Destinations vs. Thoroughfares
But the key problem is that for the pedestrians this road is a destination, while for the motorcars it is a thoroughfare. We ignore this distinction at our peril!
What London has done is to apply methods used on Dutch access roads to a through road. It's as if they couldn't tell the difference between a car park and a motorway, and from what I've seen of road policy in this country even that distinction may have little weight.
"Why do you hate business?"
Whenever a public hearing is held about a new scheme to reduce the speed of a road or add cycle infrastructure, invariably someone claims that the shopkeepers hate it because the reduction in traffic will result in a loss of business. It's been debunked time and again in country after country: cars speeding past your shop do not spend their money with you, but people on foot, mobility scooters, bicycles and tricycles do.
What these shopkeepers may be worried about is that some nefarious "anti-car" policy will hurt their status as a destination for motorists. That they can't see the harm that being on a smooth thoroughfare does to them is a sign of how badly we talk about roads. Shopping areas in the Groningen plan are still motoring destinations, and if anything the shopkeepers can be more confident that the motorists in the area are actually spending money!
Open Roads and Flowerpot Junctions
But as we've seen with the Waltham Forest Mini Holland scheme, the bikelash can be vicious. Outside agitators will drive their Chelsea Tractors in from miles away to protest the loss of a single sneaky rat-run.
The anti #MiniHolland brigade. No wonder they're against it. Lots of 'em didn't even know why they were there. pic.twitter.com/SriMwEGkcW
— Mousey (@MouseyRussell) October 22, 2015
There are two big confusions the bikelash brigade seem to have. The first is the matter of which part of Berlin was surrounded by the Berlin Wall:
Bike paths are just like the Berlin Wall say pro-car-parking protesters at today's Walthamstow #miniholland launch. pic.twitter.com/cUK69fwyIL
— Carlton Reid (@carltonreid) September 14, 2015
The second is that they actually think these roads have been closed! And who can blame them, given maps like these:
They've put some flowerpots on specific parts of a few junctions, but the legend calls it a "Road closure with feature".
Take a look at those roads.
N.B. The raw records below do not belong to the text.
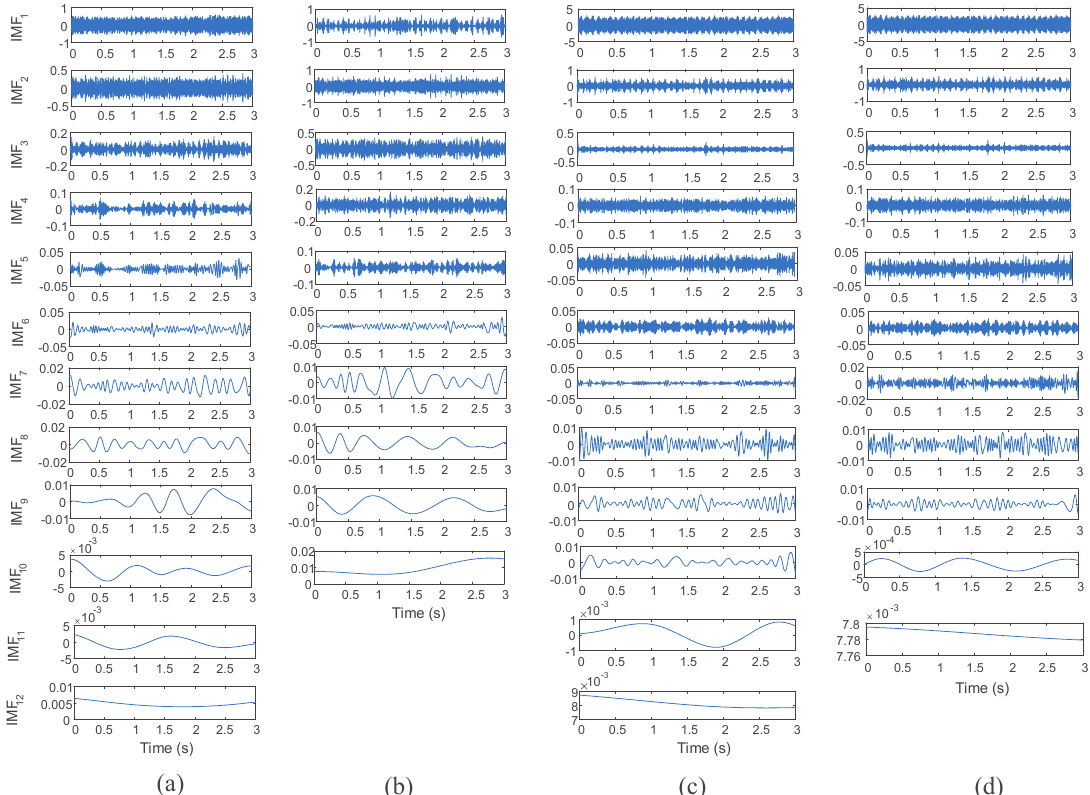
Figure 6. Decomposition results of ICEEMDAN. ( a ) the vibration signal under normal state are decomposed by ICEEMDAN; ( b ) the vibration signal under slight wear are decomposed by ICEEMDAN; ( c ) the vibration signal under moderate wear are decomposed by ICEEMDAN; ( d ) the vibration signal under severe wear are decomposed by ICEEMDAN. Then, the appropriate IMF component is selected by using the correlation coefficient method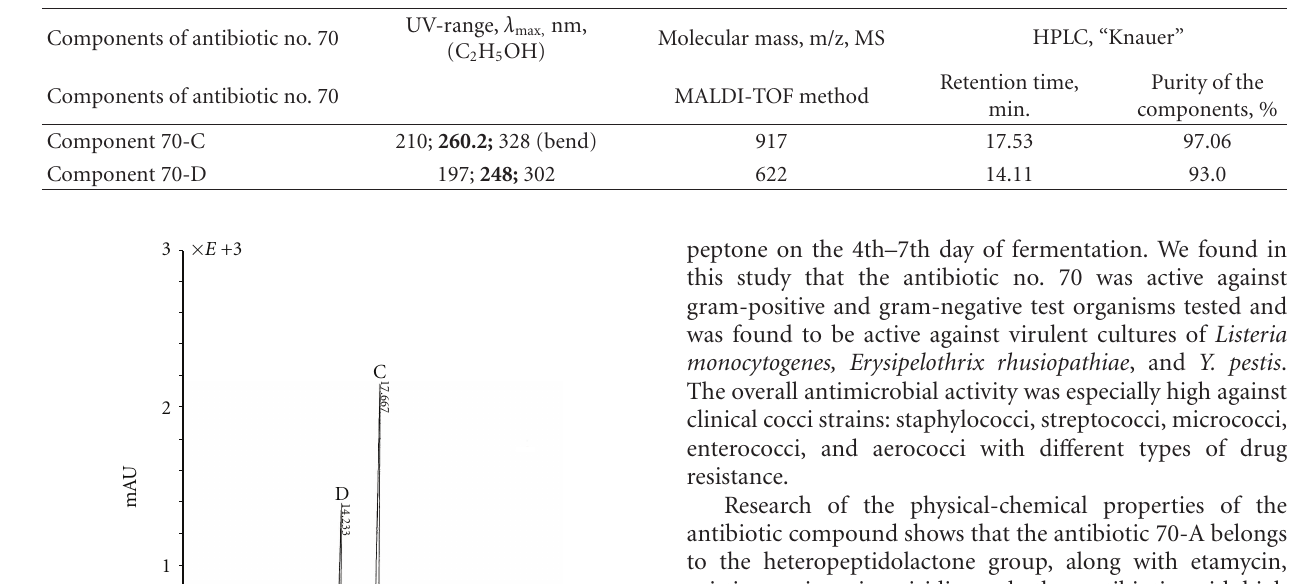
Table 3: Characteristics of certain minor components of antibiotic no. 70.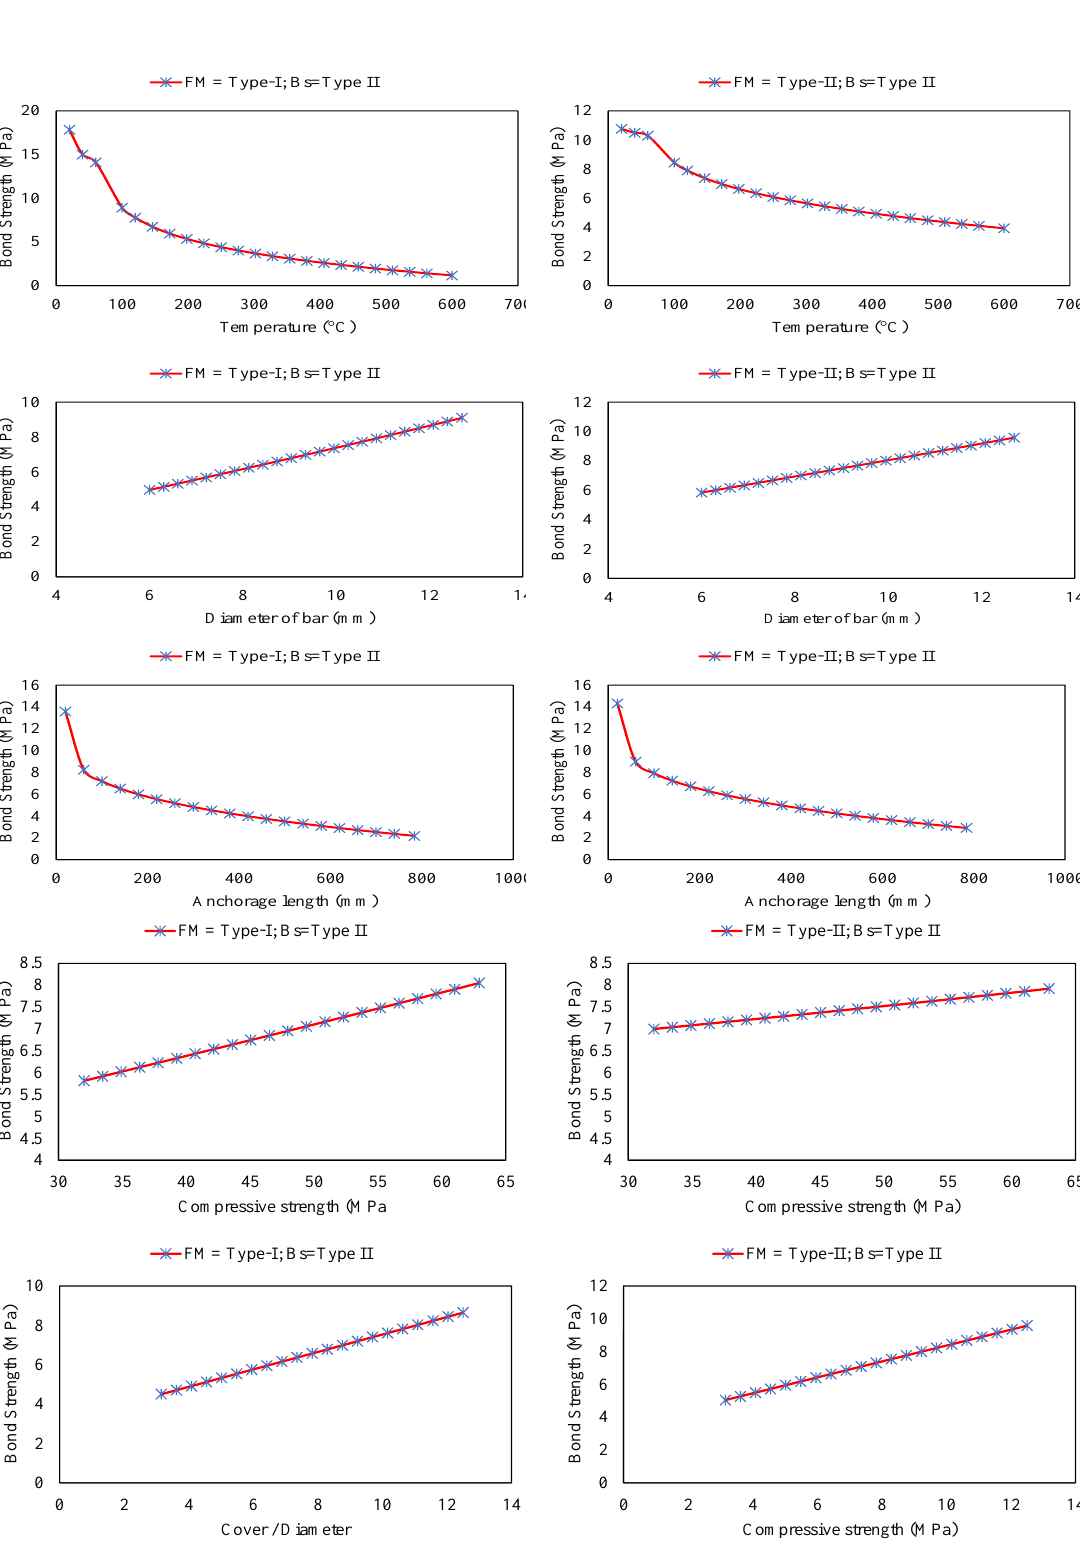
Figure 9. Parametric study of the GEP model showing variation of bond strength with change in input variable for Type I (debonding) and Type II (pull-out) failure modes corresponding to Type-II bar surface (Ribbed).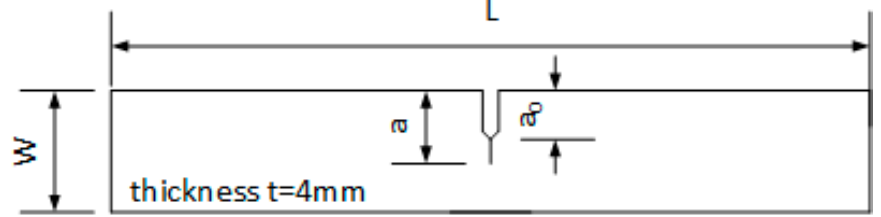
Figure 5. Scheme of the specimen subjected for the bending test in Gasiak & Rozumek [35] experiment, L = 120 mm, W = 20 mm, notch length a 0 = 5 mm (notch tip angle 60 ◦ , root radius ρ = 5 mm), a —fatigue crack length.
Trace your finger along them, and try to find a space on any road shown that cannot be driven to or from.
Do you see the problem? They're telling the public that roads will be closed, but the clear and obvious fact is that these roads will remain open. And this isn't some equivocating cycling-first agenda here: automobiles and ambulances and fire engines and delivery vans will still be able to drive to and from the buildings on those roads.
Language is Important
We need to act quickly on this, and get all the local authorities on the same page with us. When we ask them to plant filters at specific paths through some junctions, it hurts everyone when they turn around and tell the public that roads are being closed. It's factually incorrect, and plays into the hands of the outside agitators with their confused Berlin Wall placards.
.@FumeFreeStreets "Flowerpot filtering" beautiful turn of words! beats "filtered permeability" hands down.
— Natalie Gould (@nataliexgould) October 28, 2015
So please join Natalie Gould and me me in this move to clarify our language:
Old and Busted: "road closure"
New Hotness: "flowerpotted junction"
If we stop getting this wrong, we may find the benefits of Groningen come sooner than we expected.